Below is a set of records; print all of them exactly as written.
◆ ◆ ◆
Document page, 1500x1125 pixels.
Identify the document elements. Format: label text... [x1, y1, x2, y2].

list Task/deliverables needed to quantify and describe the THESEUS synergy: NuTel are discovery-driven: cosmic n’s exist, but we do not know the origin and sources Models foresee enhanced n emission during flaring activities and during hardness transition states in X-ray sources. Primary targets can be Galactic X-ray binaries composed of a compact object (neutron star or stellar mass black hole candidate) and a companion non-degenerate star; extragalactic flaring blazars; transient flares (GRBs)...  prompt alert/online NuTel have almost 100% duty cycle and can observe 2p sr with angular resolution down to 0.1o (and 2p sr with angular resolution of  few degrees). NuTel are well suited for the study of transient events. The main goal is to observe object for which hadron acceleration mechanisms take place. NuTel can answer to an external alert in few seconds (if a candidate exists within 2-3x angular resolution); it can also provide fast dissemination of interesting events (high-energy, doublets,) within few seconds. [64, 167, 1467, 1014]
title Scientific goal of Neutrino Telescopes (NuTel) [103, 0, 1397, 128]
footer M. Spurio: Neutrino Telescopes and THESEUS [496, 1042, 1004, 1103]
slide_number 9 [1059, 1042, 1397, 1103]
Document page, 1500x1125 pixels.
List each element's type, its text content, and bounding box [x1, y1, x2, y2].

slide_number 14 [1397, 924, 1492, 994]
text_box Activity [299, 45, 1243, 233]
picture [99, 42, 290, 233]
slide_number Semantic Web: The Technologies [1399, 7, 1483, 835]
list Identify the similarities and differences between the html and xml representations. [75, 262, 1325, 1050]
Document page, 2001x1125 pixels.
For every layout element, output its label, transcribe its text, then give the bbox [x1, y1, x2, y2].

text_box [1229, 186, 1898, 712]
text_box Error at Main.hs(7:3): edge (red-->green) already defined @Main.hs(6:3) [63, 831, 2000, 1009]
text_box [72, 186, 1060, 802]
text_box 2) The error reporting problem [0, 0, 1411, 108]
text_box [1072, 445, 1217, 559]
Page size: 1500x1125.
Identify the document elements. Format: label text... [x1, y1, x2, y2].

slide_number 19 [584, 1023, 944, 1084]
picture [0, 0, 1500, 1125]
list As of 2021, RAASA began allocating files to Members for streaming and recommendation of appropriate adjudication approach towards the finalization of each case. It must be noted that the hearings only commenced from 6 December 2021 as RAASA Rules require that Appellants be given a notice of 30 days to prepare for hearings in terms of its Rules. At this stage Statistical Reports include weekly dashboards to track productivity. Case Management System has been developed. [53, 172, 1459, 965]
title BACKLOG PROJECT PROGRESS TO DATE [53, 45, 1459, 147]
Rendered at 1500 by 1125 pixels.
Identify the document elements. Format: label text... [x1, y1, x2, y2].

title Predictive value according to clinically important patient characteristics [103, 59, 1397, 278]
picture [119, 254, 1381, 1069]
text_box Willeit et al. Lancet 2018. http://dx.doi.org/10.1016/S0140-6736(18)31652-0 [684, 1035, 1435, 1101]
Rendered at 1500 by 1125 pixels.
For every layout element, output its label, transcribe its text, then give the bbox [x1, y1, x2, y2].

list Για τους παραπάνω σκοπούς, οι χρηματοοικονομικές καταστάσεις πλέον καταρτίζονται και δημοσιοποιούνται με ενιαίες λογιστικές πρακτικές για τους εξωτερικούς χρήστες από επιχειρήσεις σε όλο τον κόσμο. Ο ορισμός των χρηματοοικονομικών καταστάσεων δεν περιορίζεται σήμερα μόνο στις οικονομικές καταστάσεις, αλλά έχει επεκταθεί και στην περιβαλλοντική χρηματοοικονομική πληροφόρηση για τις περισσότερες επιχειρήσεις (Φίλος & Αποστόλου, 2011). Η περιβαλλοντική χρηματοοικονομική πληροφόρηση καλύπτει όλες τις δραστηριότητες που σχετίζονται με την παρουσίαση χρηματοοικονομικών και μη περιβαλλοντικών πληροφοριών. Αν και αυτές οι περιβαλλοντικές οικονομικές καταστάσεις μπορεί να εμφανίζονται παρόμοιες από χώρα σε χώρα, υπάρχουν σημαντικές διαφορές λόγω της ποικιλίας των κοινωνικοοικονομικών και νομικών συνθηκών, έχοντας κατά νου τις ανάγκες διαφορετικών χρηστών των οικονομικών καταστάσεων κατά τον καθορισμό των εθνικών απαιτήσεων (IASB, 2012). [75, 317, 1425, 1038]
◆ ◆ ◆
ANSWER TO THIS TASK:
Document page, 1500x1125 pixels.
Identify the document elements. Format: label text... [x1, y1, x2, y2].

list Task/deliverables needed to quantify and describe the THESEUS synergy: NuTel are discovery-driven: cosmic n’s exist, but we do not know the origin and sources Models foresee enhanced n emission during flaring activities and during hardness transition states in X-ray sources. Primary targets can be Galactic X-ray binaries composed of a compact object (neutron star or stellar mass black hole candidate) and a companion non-degenerate star; extragalactic flaring blazars; transient flares (GRBs)...  prompt alert/online NuTel have almost 100% duty cycle and can observe 2p sr with angular resolution down to 0.1o (and 2p sr with angular resolution of  few degrees). NuTel are well suited for the study of transient events. The main goal is to observe object for which hadron acceleration mechanisms take place. NuTel can answer to an external alert in few seconds (if a candidate exists within 2-3x angular resolution); it can also provide fast dissemination of interesting events (high-energy, doublets,) within few seconds. [64, 167, 1467, 1014]
title Scientific goal of Neutrino Telescopes (NuTel) [103, 0, 1397, 128]
footer M. Spurio: Neutrino Telescopes and THESEUS [496, 1042, 1004, 1103]
slide_number 9 [1059, 1042, 1397, 1103]
Document page, 1500x1125 pixels.
List each element's type, its text content, and bounding box [x1, y1, x2, y2].

slide_number 14 [1397, 924, 1492, 994]
text_box Activity [299, 45, 1243, 233]
picture [99, 42, 290, 233]
slide_number Semantic Web: The Technologies [1399, 7, 1483, 835]
list Identify the similarities and differences between the html and xml representations. [75, 262, 1325, 1050]
Document page, 2001x1125 pixels.
For every layout element, output its label, transcribe its text, then give the bbox [x1, y1, x2, y2].

text_box [1229, 186, 1898, 712]
text_box Error at Main.hs(7:3): edge (red-->green) already defined @Main.hs(6:3) [63, 831, 2000, 1009]
text_box [72, 186, 1060, 802]
text_box 2) The error reporting problem [0, 0, 1411, 108]
text_box [1072, 445, 1217, 559]
Page size: 1500x1125.
Identify the document elements. Format: label text... [x1, y1, x2, y2].

slide_number 19 [584, 1023, 944, 1084]
picture [0, 0, 1500, 1125]
list As of 2021, RAASA began allocating files to Members for streaming and recommendation of appropriate adjudication approach towards the finalization of each case. It must be noted that the hearings only commenced from 6 December 2021 as RAASA Rules require that Appellants be given a notice of 30 days to prepare for hearings in terms of its Rules. At this stage Statistical Reports include weekly dashboards to track productivity. Case Management System has been developed. [53, 172, 1459, 965]
title BACKLOG PROJECT PROGRESS TO DATE [53, 45, 1459, 147]
Rendered at 1500 by 1125 pixels.
Identify the document elements. Format: label text... [x1, y1, x2, y2].

title Predictive value according to clinically important patient characteristics [103, 59, 1397, 278]
picture [119, 254, 1381, 1069]
text_box Willeit et al. Lancet 2018. http://dx.doi.org/10.1016/S0140-6736(18)31652-0 [684, 1035, 1435, 1101]
Rendered at 1500 by 1125 pixels.
For every layout element, output its label, transcribe its text, then give the bbox [x1, y1, x2, y2].

list Για τους παραπάνω σκοπούς, οι χρηματοοικονομικές καταστάσεις πλέον καταρτίζονται και δημοσιοποιούνται με ενιαίες λογιστικές πρακτικές για τους εξωτερικούς χρήστες από επιχειρήσεις σε όλο τον κόσμο. Ο ορισμός των χρηματοοικονομικών καταστάσεων δεν περιορίζεται σήμερα μόνο στις οικονομικές καταστάσεις, αλλά έχει επεκταθεί και στην περιβαλλοντική χρηματοοικονομική πληροφόρηση για τις περισσότερες επιχειρήσεις (Φίλος & Αποστόλου, 2011). Η περιβαλλοντική χρηματοοικονομική πληροφόρηση καλύπτει όλες τις δραστηριότητες που σχετίζονται με την παρουσίαση χρηματοοικονομικών και μη περιβαλλοντικών πληροφοριών. Αν και αυτές οι περιβαλλοντικές οικονομικές καταστάσεις μπορεί να εμφανίζονται παρόμοιες από χώρα σε χώρα, υπάρχουν σημαντικές διαφορές λόγω της ποικιλίας των κοινωνικοοικονομικών και νομικών συνθηκών, έχοντας κατά νου τις ανάγκες διαφορετικών χρηστών των οικονομικών καταστάσεων κατά τον καθορισμό των εθνικών απαιτήσεων (IASB, 2012). [75, 317, 1425, 1038]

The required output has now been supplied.